Bu tuhaf olguyu açıklamak için bir teori geliştirdiler. Uranüs’ün düzensiz uyduları, tuhaf yörüngelere sahip küçük ve uzak gökcisimleri, sürekli mikrometeorlarla çarpışıyor ve bu maddelerin bir kısmını Uranüs’ün etrafındaki yörüngede saçıyor. Milyonlarca yıl boyunca bu madde, Titania ve Oberon’un yörüngelerine doğru içeriye doğru hareket ediyor.

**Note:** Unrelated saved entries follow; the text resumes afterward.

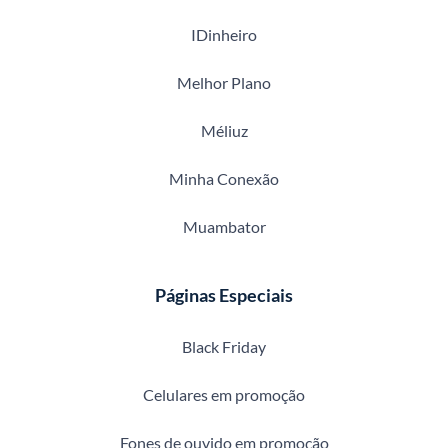
IDinheiro
Melhor Plano
Méliuz
Minha Conexão
Muambator
Páginas Especiais
Black Friday
Celulares em promoção
Fones de ouvido em promoção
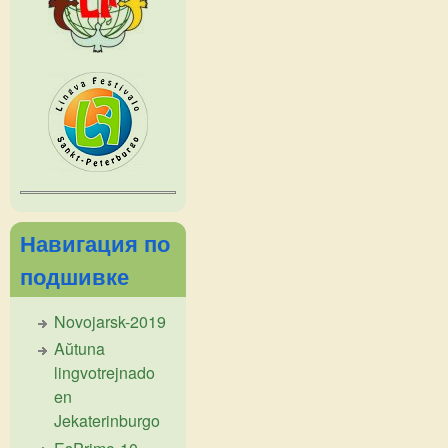
Навигация по
подшивке
Novojarsk-2019
Aŭtuna
lingvotrejnado
en
Jekaterinburgo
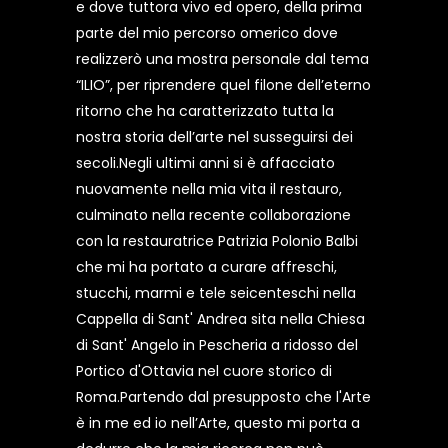
e dove tuttora vivo ed opero, della prima
parte del mio percorso omerico dove
realizzerò una mostra personale dal tema
“ILIO”, per riprendere quel filone dell’eterno
ritorno che ha caratterizzato tutta la
nostra storia dell’arte nel susseguirsi dei
secoli.Negli ultimi anni si è affacciato
nuovamente nella mia vita il restauro,
culminato nella recente collaborazione
con la restauratrice Patrizia Polonio Balbi
che mi ha portato a curare affreschi,
stucchi, marmi e tele seicenteschi nella
Cappella di Sant' Andrea sita nella Chiesa
di Sant' Angelo in Pescheria a ridosso del
Portico d'Ottavia nel cuore storico di
Roma.Partendo dal presupposto che l'Arte
è in me ed io nell’Arte, questo mi porta a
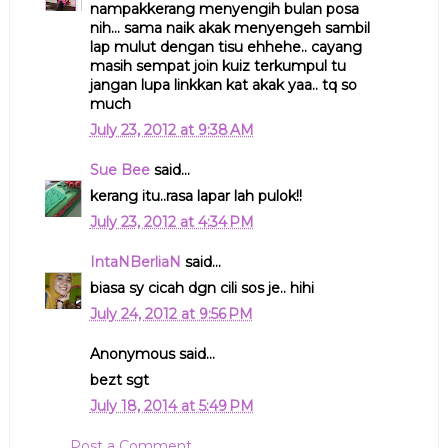
nampakkerang menyengih bulan posa
nih... sama naik akak menyengeh sambil
lap mulut dengan tisu ehhehe.. cayang
masih sempat join kuiz terkumpul tu
jangan lupa linkkan kat akak yaa.. tq so
much
July 23, 2012 at 9:38 AM
Sue Bee
said...
kerang itu..rasa lapar lah pulok!!
July 23, 2012 at 4:34 PM
IntaNBerliaN
said...
biasa sy cicah dgn cili sos je.. hihi
July 24, 2012 at 9:56 PM
Anonymous said...
bezt sgt
July 18, 2014 at 5:49 PM
Post a Comment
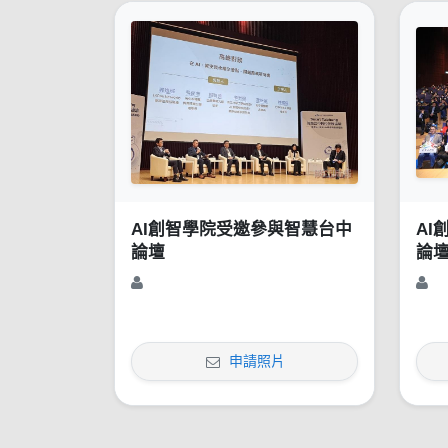
AI創智學院受邀參與智慧台中
AI
論壇
論
申請照片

Uydular Uranüs etrafında dönerken, bu tozu “Otoyolda bir arabayı sürerken ön camınıza vuran böcekler gibi” toplar, bu da Space Telescope Science Institute’un bir açıklamasına göre olabilir. Bu birikim, Titania ve Oberon’un daha karanlık ve kırmızımtrak görünmesine sebep olabilir. “Yani bu, farklı bir açıklamayı destekliyor,” dedi Cartwright. “Bu, toz birikimi. Bu hipoteze bile girmeyi beklemiyordum ama bilirsiniz, veriler sizi her zaman şaşırtır.”

Ariel ve Umbriel hakkında ise, belki de Uranüs’ün manyetosferi onlarla da etkileşime giriyor, ancak bu etkileşim, beklenen parlak ve karanlık yüz farkının oluşmasına yol açmıyor olabilir. Bu yeni keşif, Uranüs ve sistemini daha da gizemli hale getiriyor.